Help us to stop prostate diseases ruining lives
UPDATE - Issue 19 - October 2004

Climbers Conquer Kinabalu

The team is assembled; the hardened veterans of Kilimanjaro, and seven new recruits, already having proved their worth; Andrew Ball with £51,000 worth of funds raised before the trip even began, Professor Jay Smith from Nashville, Tennessee, with tales of hardcore conquests of the Grand Canyon and Julia McKenzie, the foster daughter of a recently treated prostate cancer patient.  In addition, Dr Peter Amoroso, anaesthetist and incredible shrinking man is there, expensively kitted out with climbing gear newly purchased from Snow and Rock.  Seton Kendrick and two friends of his make up the group of eager mountaineers.  Professor John Fitzpatrick has already undertaken the Kinabalu climb one week before, because of time pressure and other commitments.  My Dad and I make up the sixteen volunteers.


The climbers celebrate reaching the summit of Mt. Kinabalu

The Looming Challenge

Looking up at the mountain the day before the climb, it is easy to see why the locals hold it in veneration as a resting place of departed spirits and a dragon's home.  It is illuminated by an eerie pink glow, and the summit is wreathed in mystery and cloud.  Its imposing stature and looming beauty make it look unassailably steep.  The challenge that lies before us is a daunting one.

Yet amongst the team, confidence is high.  There is none of the extreme nervous tension that pervaded the group before Kilimanjaro.  But never underestimate a mountain.  The lightly-taken, consensus decision to walk the extra five km to the gate and entrance to Kinabalu national park is now looking increasingly naÏve.  The first day is tough, the humidity is high.  Sweat pours off us, and we become hot, sticky, flustered and uncomfortable.  Lunch brings hearty banter and reminds us of the team spirit that will get us up the mountain.  The gradient is becoming exponentially steep, and when the mists set in, expletives are muttered under the breath, and weary listlessness sets in amongst the group.  After climbing a vertical mile up the steepest of pathways, beset by fatigue and aching limbs, we arrive at a most welcome sight; the mountain refuge.  We are above the cloud line, and a spectacular sight awaits us.  The clouds spread outwards below us like billowing bed of cotton wool, and the sun's red haze glows warmly over them.  Shattered, we retire to bed, to prepare ourselves for a dawn assault on the summit.

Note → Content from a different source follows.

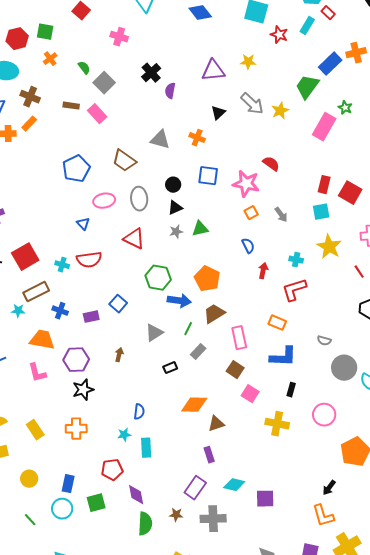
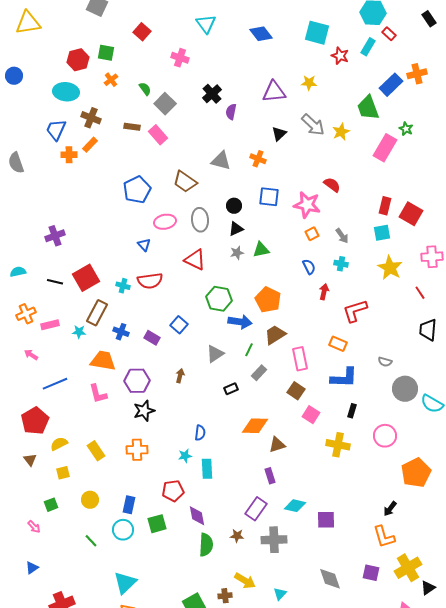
green trapezoid: (307, 87) -> (368, 108), turned -56
cyan cross: (296, 260) -> (341, 264), moved
brown rectangle: (36, 292) -> (97, 313), turned -35
purple rectangle: (91, 317) -> (152, 338), turned 42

I do not sleep a single wink.  The rhythmic epiglottic sounds of the two Rogers (Kirby and Plail) resonate around the room and make slumber impossible.  I actually remember every minute of one hellish night, lying wideeyed, restless and awake.  I am not alone, judging by the grumbling as the team drags itself from the refuge dormitory at around 2 am, exhausted but psyched for a test of endurance and willpower.  Poor Julia's sore throat has worsened during the evening, but bravely she gets kitted up in thermal gear and joins the group, various folk remedies having been administered by Roger Plail to keep her going.


Mt. Kinabalu

The Dawn Assault

Like a pack of hungry wolves we are eager to conquer the summit.  It seems a very long way off.  The climb is impossibly steep, to the extent that we are forced to pull ourselves up by ropes set along the rock-face, a slab of granite at an absurd angle.  It is limbs-training, lung-bursting and completely draining.